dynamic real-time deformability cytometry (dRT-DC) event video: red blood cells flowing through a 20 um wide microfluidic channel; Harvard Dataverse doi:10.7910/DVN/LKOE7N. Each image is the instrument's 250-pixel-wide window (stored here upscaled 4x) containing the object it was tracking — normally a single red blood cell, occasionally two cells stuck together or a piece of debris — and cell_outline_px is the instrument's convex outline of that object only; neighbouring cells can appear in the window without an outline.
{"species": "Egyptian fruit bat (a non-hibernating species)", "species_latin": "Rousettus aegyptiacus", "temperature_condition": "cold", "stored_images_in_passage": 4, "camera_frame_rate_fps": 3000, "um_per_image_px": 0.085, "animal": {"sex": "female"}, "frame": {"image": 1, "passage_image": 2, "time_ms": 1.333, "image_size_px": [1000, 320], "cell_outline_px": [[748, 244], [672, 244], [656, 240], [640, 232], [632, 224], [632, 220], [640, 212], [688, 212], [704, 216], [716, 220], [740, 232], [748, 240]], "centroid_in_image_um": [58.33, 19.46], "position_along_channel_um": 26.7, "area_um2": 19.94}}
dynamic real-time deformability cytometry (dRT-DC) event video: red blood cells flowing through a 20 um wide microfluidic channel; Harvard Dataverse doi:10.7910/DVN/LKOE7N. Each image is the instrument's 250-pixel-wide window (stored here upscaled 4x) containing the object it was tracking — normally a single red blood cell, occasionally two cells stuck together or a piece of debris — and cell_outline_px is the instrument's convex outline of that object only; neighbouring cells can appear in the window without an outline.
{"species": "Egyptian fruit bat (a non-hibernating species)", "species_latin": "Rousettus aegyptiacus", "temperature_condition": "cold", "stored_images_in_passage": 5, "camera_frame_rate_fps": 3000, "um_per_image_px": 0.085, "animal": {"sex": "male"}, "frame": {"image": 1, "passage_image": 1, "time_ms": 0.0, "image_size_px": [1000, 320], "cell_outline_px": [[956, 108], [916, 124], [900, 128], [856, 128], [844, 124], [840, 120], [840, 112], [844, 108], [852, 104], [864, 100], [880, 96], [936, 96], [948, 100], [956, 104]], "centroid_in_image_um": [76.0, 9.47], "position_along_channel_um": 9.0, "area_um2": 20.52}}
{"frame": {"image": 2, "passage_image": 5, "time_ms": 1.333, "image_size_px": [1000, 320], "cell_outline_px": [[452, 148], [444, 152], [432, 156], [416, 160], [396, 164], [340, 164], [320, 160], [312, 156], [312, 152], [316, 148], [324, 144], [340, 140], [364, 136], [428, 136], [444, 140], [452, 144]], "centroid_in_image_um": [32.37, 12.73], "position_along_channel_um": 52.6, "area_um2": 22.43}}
• • • • •
Produce an exact copy of the whole listing.

FULL SOLUTION:
dynamic real-time deformability cytometry (dRT-DC) event video: red blood cells flowing through a 20 um wide microfluidic channel; Harvard Dataverse doi:10.7910/DVN/LKOE7N. Each image is the instrument's 250-pixel-wide window (stored here upscaled 4x) containing the object it was tracking — normally a single red blood cell, occasionally two cells stuck together or a piece of debris — and cell_outline_px is the instrument's convex outline of that object only; neighbouring cells can appear in the window without an outline.
{"species": "Egyptian fruit bat (a non-hibernating species)", "species_latin": "Rousettus aegyptiacus", "temperature_condition": "cold", "stored_images_in_passage": 4, "camera_frame_rate_fps": 3000, "um_per_image_px": 0.085, "animal": {"sex": "female"}, "frame": {"image": 1, "passage_image": 2, "time_ms": 1.333, "image_size_px": [1000, 320], "cell_outline_px": [[748, 244], [672, 244], [656, 240], [640, 232], [632, 224], [632, 220], [640, 212], [688, 212], [704, 216], [716, 220], [740, 232], [748, 240]], "centroid_in_image_um": [58.33, 19.46], "position_along_channel_um": 26.7, "area_um2": 19.94}}
dynamic real-time deformability cytometry (dRT-DC) event video: red blood cells flowing through a 20 um wide microfluidic channel; Harvard Dataverse doi:10.7910/DVN/LKOE7N. Each image is the instrument's 250-pixel-wide window (stored here upscaled 4x) containing the object it was tracking — normally a single red blood cell, occasionally two cells stuck together or a piece of debris — and cell_outline_px is the instrument's convex outline of that object only; neighbouring cells can appear in the window without an outline.
{"species": "Egyptian fruit bat (a non-hibernating species)", "species_latin": "Rousettus aegyptiacus", "temperature_condition": "cold", "stored_images_in_passage": 5, "camera_frame_rate_fps": 3000, "um_per_image_px": 0.085, "animal": {"sex": "male"}, "frame": {"image": 1, "passage_image": 1, "time_ms": 0.0, "image_size_px": [1000, 320], "cell_outline_px": [[956, 108], [916, 124], [900, 128], [856, 128], [844, 124], [840, 120], [840, 112], [844, 108], [852, 104], [864, 100], [880, 96], [936, 96], [948, 100], [956, 104]], "centroid_in_image_um": [76.0, 9.47], "position_along_channel_um": 9.0, "area_um2": 20.52}}
{"frame": {"image": 2, "passage_image": 5, "time_ms": 1.333, "image_size_px": [1000, 320], "cell_outline_px": [[452, 148], [444, 152], [432, 156], [416, 160], [396, 164], [340, 164], [320, 160], [312, 156], [312, 152], [316, 148], [324, 144], [340, 140], [364, 136], [428, 136], [444, 140], [452, 144]], "centroid_in_image_um": [32.37, 12.73], "position_along_channel_um": 52.6, "area_um2": 22.43}}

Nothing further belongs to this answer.